Posted May 23, 2007
A Call for Accuracy, not only in the media, but in everything we communicate
Vatican official: Media nonsense on religion often reflects ignorance
By Catholic News Service
LONDON (CNS) -- The media spread "all types of nonsense" about religion, sometimes out of malice, but usually out of ignorance, said U.S. Archbishop John P. Foley.
While all Catholics have an obligation to share the saving love of Christ with others, Catholic communicators have an obligation "to be accurate and to help others to be accurate," the president of the Pontifical Council for Social Communications said May 17 in London.

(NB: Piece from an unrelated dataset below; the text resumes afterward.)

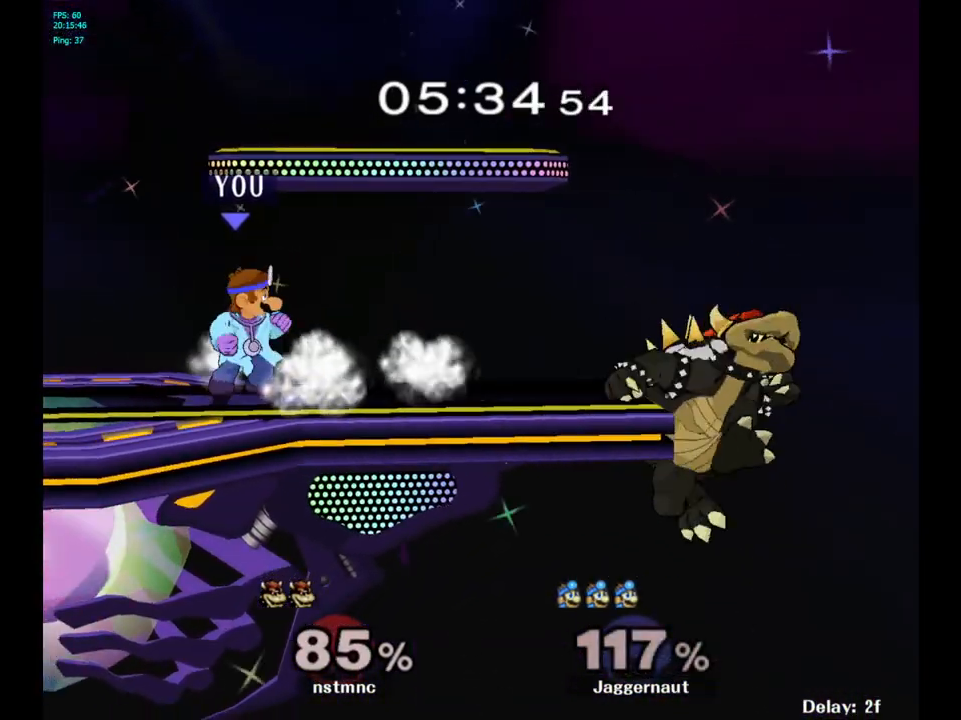
{"buttons": [], "left_stick": "right", "right_stick": "center", "events": [[167, "left_stick", "right"]]}
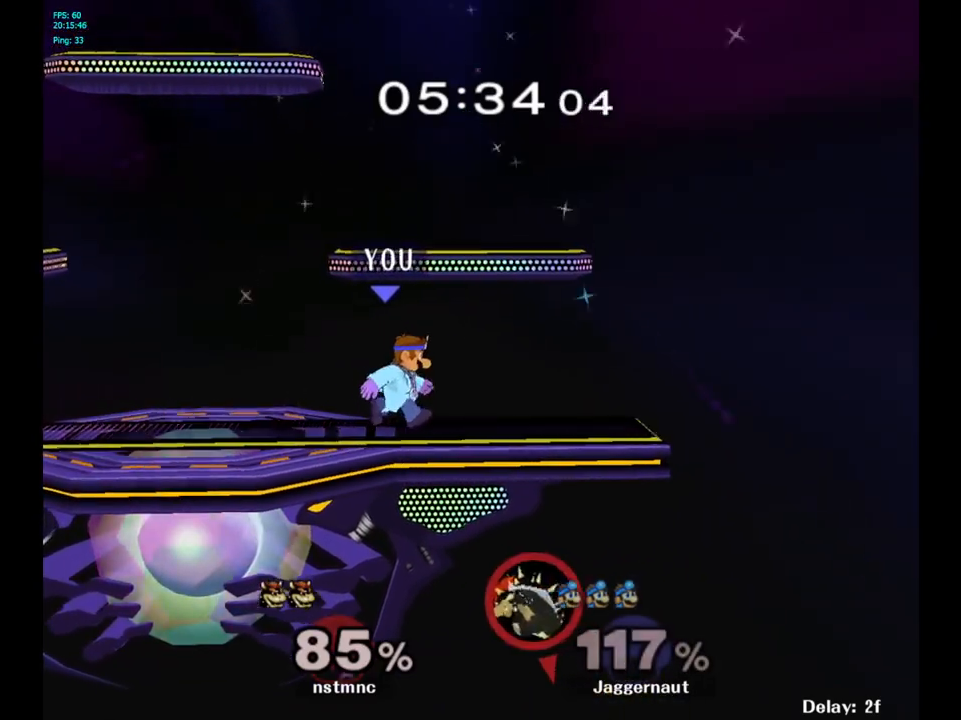
{"buttons": ["R1"], "left_stick": "down-left", "right_stick": "center", "events": [[100, "left_stick", "center"], [167, "Y", "down"], [433, "left_stick", "down-left"], [483, "R1", "down"], [483, "Y", "up"]]}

"This is not so much to evangelize or even to catechize, but -- if I may invent a word -- to 'accuratize,' to make sure that all who write or broadcast or blog have accurate information and do not, consciously or unconsciously, disseminate misinformation," he said.
Archbishop Foley was in London for a Mass in anticipation of the May 20 celebration of World Communications Day.
The archbishop asked everyone present at the Mass to communicate truth and to insist on accuracy in reporting on religion.
For Christians, he said, communicating truth also requires acting in accordance with the faith they profess, giving "continuing evidence of the faith that is in us, not ever seeking to impose it on others, but making it preeminently desirable by others."